On July 30, around 10 a.m., the excavator’s bucket began to vibrate, raising a cloud of dust. Its metal teeth had just caught on a thick slab of cement buried about 50 centimeters underground, near a path lined with oak trees, in the compound of Battalion 14, a 408-hectare military base 25 kilometers north of Montevideo, capital of Uruguay. .

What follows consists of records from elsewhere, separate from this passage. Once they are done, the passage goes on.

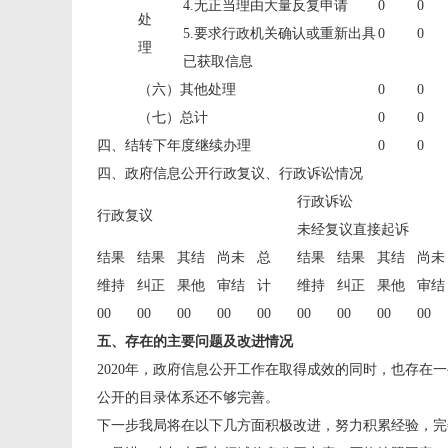
4.无正当理由大量反复申请
0
0
处
5.要求行政机关确认或重新出具
0
0
理
已获取信息
（六）其他处理
0
0
（七）总计
0
0
四、结转下年度继续办理
0
0
四、政府信息公开行政复议、行政诉讼情况
行政诉讼
行政复议
未经复议直接起诉
结果
结果
其结
尚未
总
结果
结果
其结
尚未
维持
纠正
果他
审结
计
维持
纠正
果他
审结
00
00
00
00
00
00
00
00
00
五、存在的主要问题及改进情况
2020年，政府信息公开工作在取得成效的同时，也存
公开的目录体系还不够完善。
下一步我局将在以下几方面积极改进，努力积累经验，完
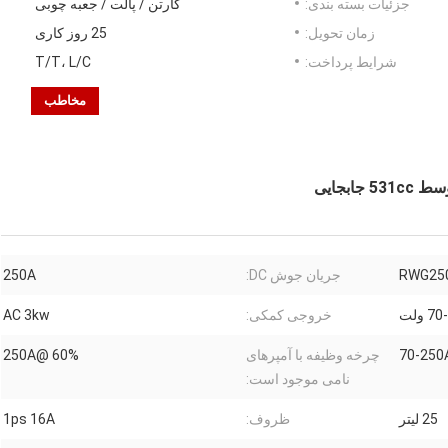
جزئیات بسته بندی:
کارتن / پالت / جعبه چوبی
زمان تحویل:
25 روز کاری
شرایط پرداخت:
T/T، L/C
مخاطب
RWG25
جریان جوش DC:
250A
7 ولت
خروجی کمکی:
AC 3kw
70-250
چرخه وظیفه با آمپرهای
60% @250A
نامی موجود است:
25 لیتر
ظروف:
1ps 16A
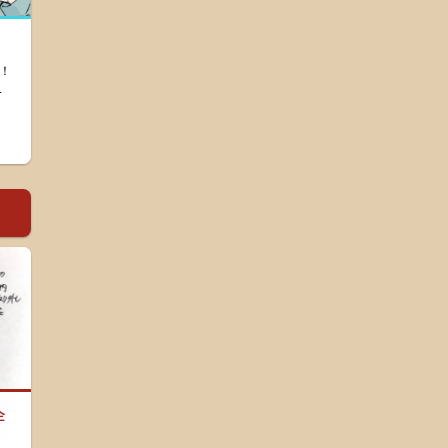
！
.
企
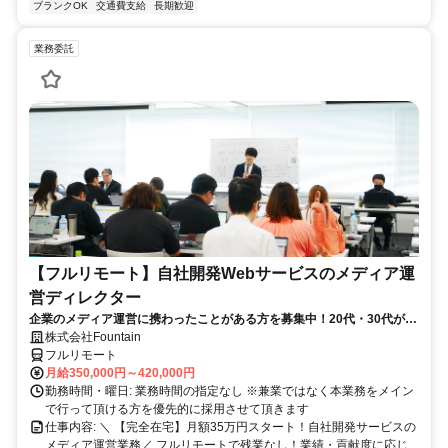
ブランクOK
交通費支給
長期歓迎
業務委託
【フルリモート】自社開発Webサービスのメディア運
営ディレクター
企業のメディア運営に携わったことがある方を募集中！20代・30代が活
躍している職場です！
株式会社Fountain
フルリモート
月給350,000円～420,000円
勤務時間・曜日: 業務時間の指定なし ※兼業ではなく本業務をメイン
で行って頂ける方を優先的に採用させて頂きます
仕事内容: ＼ 【完全在宅】月額35万円スタート！自社開発サービスの
メディア運営業務／ フルリモートで残業なし！業績・貢献度に応じ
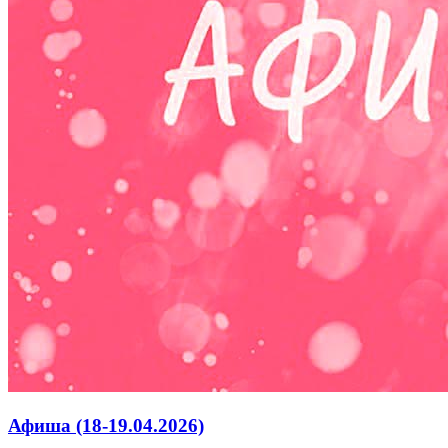
Афиша (18-19.04.2026)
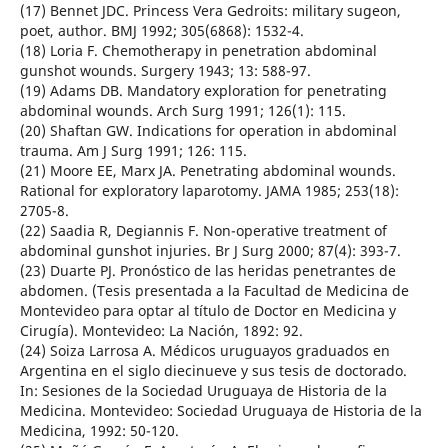
(17) Bennet JDC. Princess Vera Gedroits: military sugeon,
poet, author. BMJ 1992; 305(6868): 1532-4.
(18) Loria F. Chemotherapy in penetration abdominal
gunshot wounds. Surgery 1943; 13: 588-97.
(19) Adams DB. Mandatory exploration for penetrating
abdominal wounds. Arch Surg 1991; 126(1): 115.
(20) Shaftan GW. Indications for operation in abdominal
trauma. Am J Surg 1991; 126: 115.
(21) Moore EE, Marx JA. Penetrating abdominal wounds.
Rational for exploratory laparotomy. JAMA 1985; 253(18):
2705-8.
(22) Saadia R, Degiannis F. Non-operative treatment of
abdominal gunshot injuries. Br J Surg 2000; 87(4): 393-7.
(23) Duarte PJ. Pronóstico de las heridas penetrantes de
abdomen. (Tesis presentada a la Facultad de Medicina de
Montevideo para optar al título de Doctor en Medicina y
Cirugía). Montevideo: La Nación, 1892: 92.
(24) Soiza Larrosa A. Médicos uruguayos graduados en
Argentina en el siglo diecinueve y sus tesis de doctorado.
In: Sesiones de la Sociedad Uruguaya de Historia de la
Medicina. Montevideo: Sociedad Uruguaya de Historia de la
Medicina, 1992: 50-120.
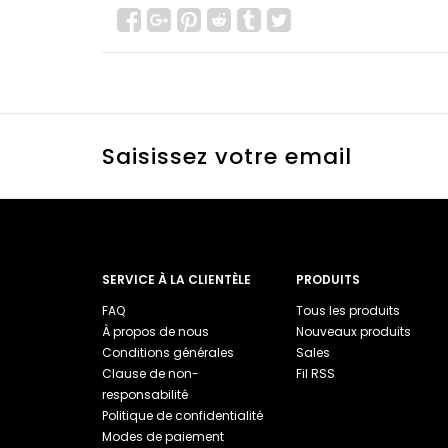
Saisissez votre email
SERVICE À LA CLIENTÈLE
PRODUITS
FAQ
Tous les produits
À propos de nous
Nouveaux produits
Conditions générales
Sales
Clause de non-
Fil RSS
responsabilité
Politique de confidentialité
Modes de paiement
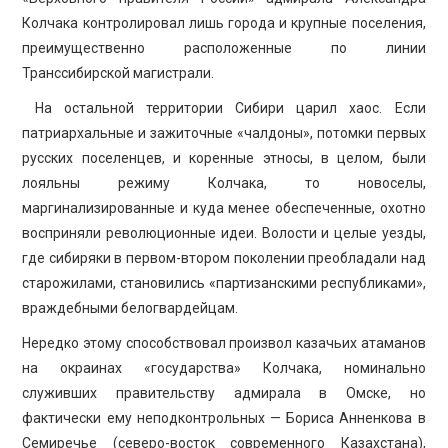
Колчака контролировал лишь города и крупные поселения,
преимущественно расположенные по линии
Транссибирской магистрали.
На остальной территории Сибири царил хаос. Если
патриархальные и зажиточные «чалдоны», потомки первых
русских поселенцев, и коренные этносы, в целом, были
лояльны режиму Колчака, то новоселы,
маргинализированные и куда менее обеспеченные, охотно
восприняли революционные идеи. Волости и целые уезды,
где сибиряки в первом-втором поколении преобладали над
старожилами, становились «партизанскими республиками»,
враждебными белогвардейцам.
Нередко этому способствовал произвол казачьих атаманов
на окраинах «государства» Колчака, номинально
служивших правительству адмирала в Омске, но
фактически ему неподконтрольных — Бориса Анненкова в
Семиречье (северо-восток современного Казахстана),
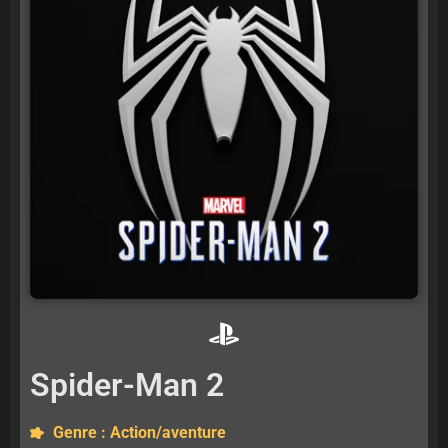
Spider-Man 2
Genre : Action/aventure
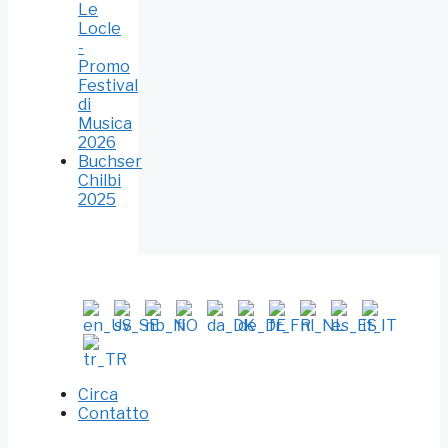
Le
Locle
-
Promo
Festival
di
Musica
2026
Buchser
Chilbi
2025
Circa
Contatto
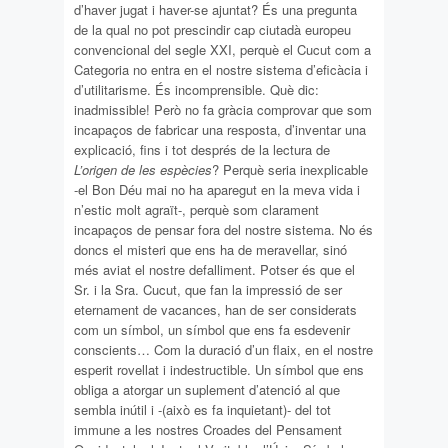
d’haver jugat i haver-se ajuntat? És una pregunta
de la qual no pot prescindir cap ciutadà europeu
convencional del segle XXI, perquè el Cucut com a
Categoria no entra en el nostre sistema d’eficàcia i
d’utilitarisme. És incomprensible. Què dic:
inadmissible! Però no fa gràcia comprovar que som
incapaços de fabricar una resposta, d’inventar una
explicació, fins i tot després de la lectura de
L’origen de les espècies
? Perquè seria inexplicable
-el Bon Déu mai no ha aparegut en la meva vida i
n’estic molt agraït-, perquè som clarament
incapaços de pensar fora del nostre sistema. No és
doncs el misteri que ens ha de meravellar, sinó
més aviat el nostre defalliment. Potser és que el
Sr. i la Sra. Cucut, que fan la impressió de ser
eternament de vacances, han de ser considerats
com un símbol, un símbol que ens fa esdevenir
conscients… Com la duració d’un flaix, en el nostre
esperit rovellat i indestructible. Un símbol que ens
obliga a atorgar un suplement d’atenció al que
sembla inútil i -(això es fa inquietant)- del tot
immune a les nostres Croades del Pensament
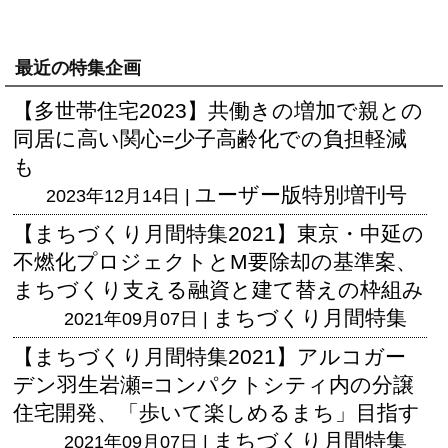
最近の特集企画
【多世帯住宅2023】共働きの増加で親との
同居に高い関心=少子高齢化での負担軽減
も
ユーザー版
特別増刊号
2023年12月14日 |
【まちづくり月間特集2021】東京・中延の
不燃化プロジェクトとM要除却の基準案、
まちづくり支える融資と建て替えの枠組み
まちづくり月間特集
2021年09月07日 |
【まちづくり月間特集2021】アルコガー
デン羽生岩瀬=コンパクトシティ内の分譲
住宅開発、「歩いて楽しめるまち」目指す
まちづくり月間特集
2021年09月07日 |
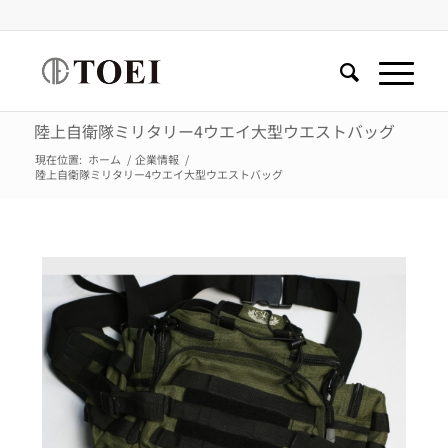
陸上自衛隊ミリタリー4ウエイ大型ウエストバッグ
現在位置:
ホーム
/
企業情報
/
陸上自衛隊ミリタリー4ウエイ大型ウエストバッグ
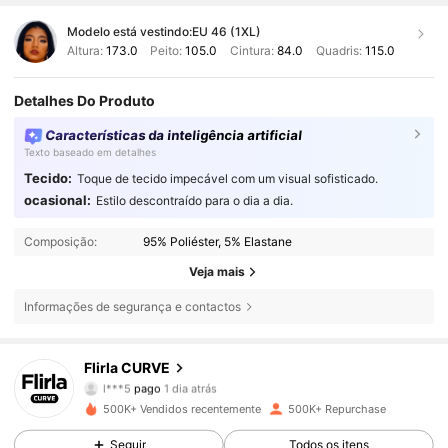
Modelo está vestindo:
EU 46 (1XL)
Altura:
173.0
Peito:
105.0
Cintura:
84.0
Quadris:
115.0
Detalhes Do Produto
Características da inteligência artificial
Texto baseado em detalhes
Tecido:
Toque de tecido impecável com um visual sofisticado.
ocasional:
Estilo descontraído para o dia a dia.
Composição:
95% Poliéster, 5% Elastane
Veja mais
Informações de segurança e contactos
125K Seguidores
4,83
Flirla CURVE
l***5
pago
1 dia atrás
C***e
seguiu
10 minutos atrás
500K+ Vendidos recentemente
500K+ Repurchase
125K Seguidores
4,83
Seguir
Todos os itens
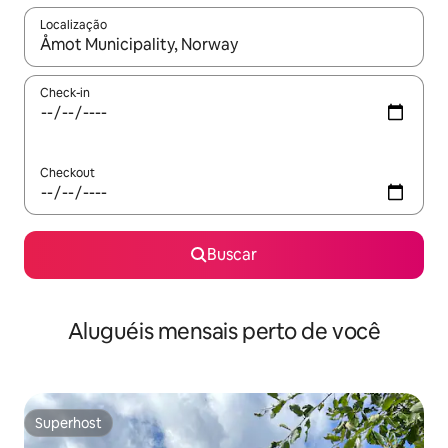
Localização
Quando os resultados estiverem disponíveis, explore-os usando
Check-in
Checkout
Buscar
Aluguéis mensais perto de você
Superhost
Superhost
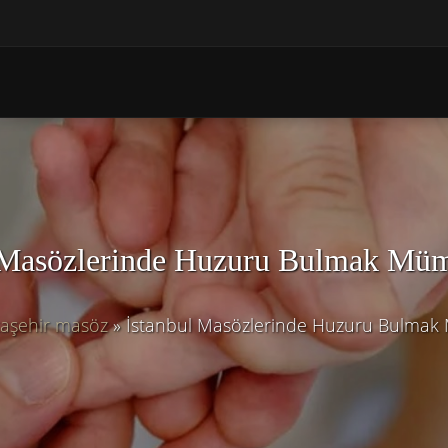
l Masözlerinde Huzuru Bulmak Mü
taşehir masöz
»
İstanbul Masözlerinde Huzuru Bulma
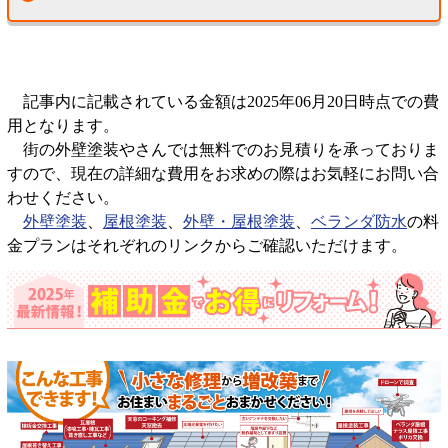
記事内に記載されている金額は2025年06月20日時点での費
用となります。
街の外壁塗装やさんでは無料でのお見積りを承っておりま
すので、現在の詳細な費用をお求めの際はお気軽にお問い合
わせください。
外壁塗装
、
屋根塗装
、
外壁・屋根塗装
、
ベランダ防水
の料
金プランはそれぞれのリンクからご確認いただけます。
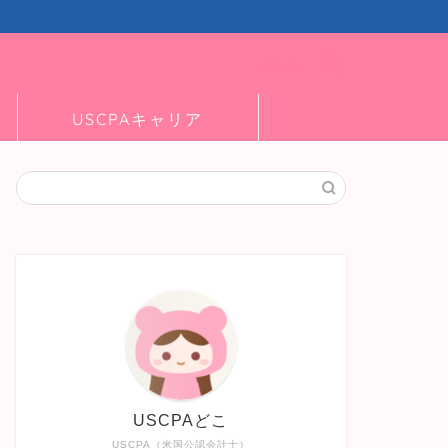
USCPAキャリア
USCPAどこ
USCPA（米国公認会計士）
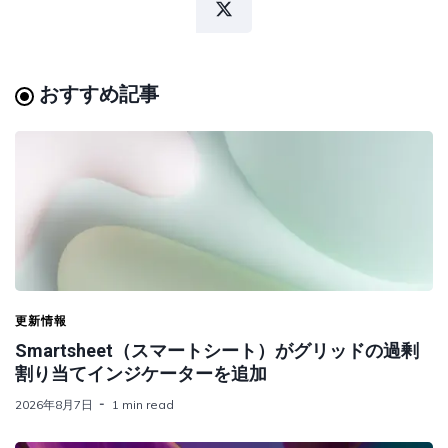
おすすめ記事
更新情報
Smartsheet（スマートシート）がグリッドの過剰
割り当てインジケーターを追加
2026年8月7日
1 min read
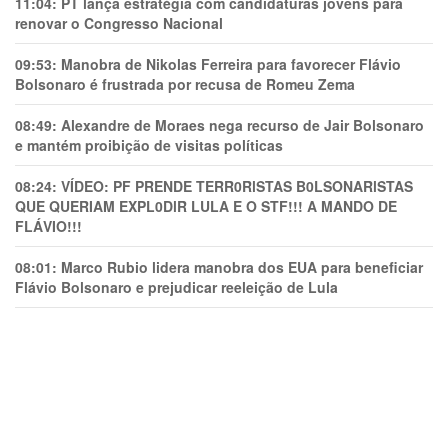
11:04:
PT lança estratégia com candidaturas jovens para
renovar o Congresso Nacional
09:53:
Manobra de Nikolas Ferreira para favorecer Flávio
Bolsonaro é frustrada por recusa de Romeu Zema
08:49:
Alexandre de Moraes nega recurso de Jair Bolsonaro
e mantém proibição de visitas políticas
08:24:
VÍDEO: PF PRENDE TERR0RlSTAS B0LSONARlSTAS
QUE QUERIAM EXPL0DlR LULA E O STF!!! A MANDO DE
FLÁVIO!!!
08:01:
Marco Rubio lidera manobra dos EUA para beneficiar
Flávio Bolsonaro e prejudicar reeleição de Lula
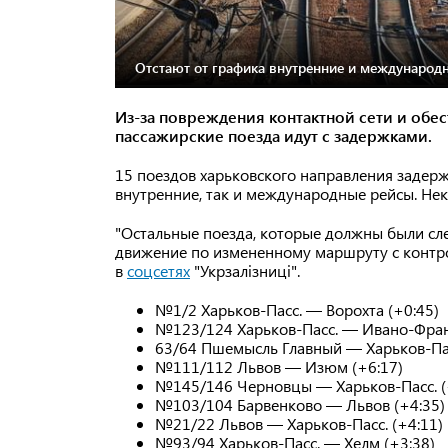
Отстают от графика внутренние и международ
Из-за повреждения контактной сети и обе
пассажирские поезда идут с задержками.
15 поездов харьковского направления задерж
внутренние, так и международные рейсы. Нек
"Остальные поезда, которые должны были сл
движение по измененному маршруту с контр
в
соцсетях
"Укрзалізниці".
№1/2 Харьков-Пасс. — Ворохта (+0:45)
№123/124 Харьков-Пасс. — Ивано-Фран
63/64 Пшемысль Главный — Харьков-Пас
№111/112 Львов — Изюм (+6:17)
№145/146 Черновцы — Харьков-Пасс. (
№103/104 Барвенково — Львов (+4:35)
№21/22 Львов — Харьков-Пасс. (+4:11)
№93/94 Харьков-Пасс. — Хелм (+3:38)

All night, armed with trowels and metal brushes, a team of ten archaeologists and anthropologists He had dug delicately beneath the slab, taking care not to damage the skeletal remains emerging from the black earth. Three days later, the skeleton finally appeared, lying face down on the ground. The presence of a bone callus on a rib left no room for doubt: On September 24, DNA analysis confirmed that it was the body of Luis Eduardo Arigón, a 51-year-old bookseller who campaigned for the Communist Party opposed to the dictatorship and who had broken a rib before his arrest on September 15. June 1977. According to testimonies from other detainees, he was then tortured in La Tablada, an abandoned hotel used as a detention center, until his death.
Mr. Arigon’s body is now the fourth found in Battalion 14 since excavations began in 2005, reviving hopes of finally knowing the fate of at least 163 disappeared during the violent military dictatorship in Uruguay between 1975 and 1985, whose fate It is still unknown: because Forty years after the return of democracy, only 34 people could be identified. Of them, 25 were in Argentina and one in Chile, detained within the framework of “Operation Condor”, a cooperation plan between South American military regimes aimed at eliminating their opponents between 1975 and 1983. The second round of the elections is approaching. presidential elections on Sunday. On November 24, the candidates of the The Frente Amplio (left), Yamandu Orsi, and the ruling right-wing National Party, Álvaro Delgado, practically tied in the polls, have committed to continuing the investigations.
A wake forty-seven years later
For the families of the disappeared, the discovery of the bodies is “a form of recognition” towards their loved ones, confides Sabina Arigón, 59, Luis Arigón’s youngest daughter, from the living room of her home in a small building in the south of the capital. Dark-haired like her father, and with the same bangs as in her youth photos, she explains that over time, in his absence“the disappeared become, in a certain way, fictional characters.”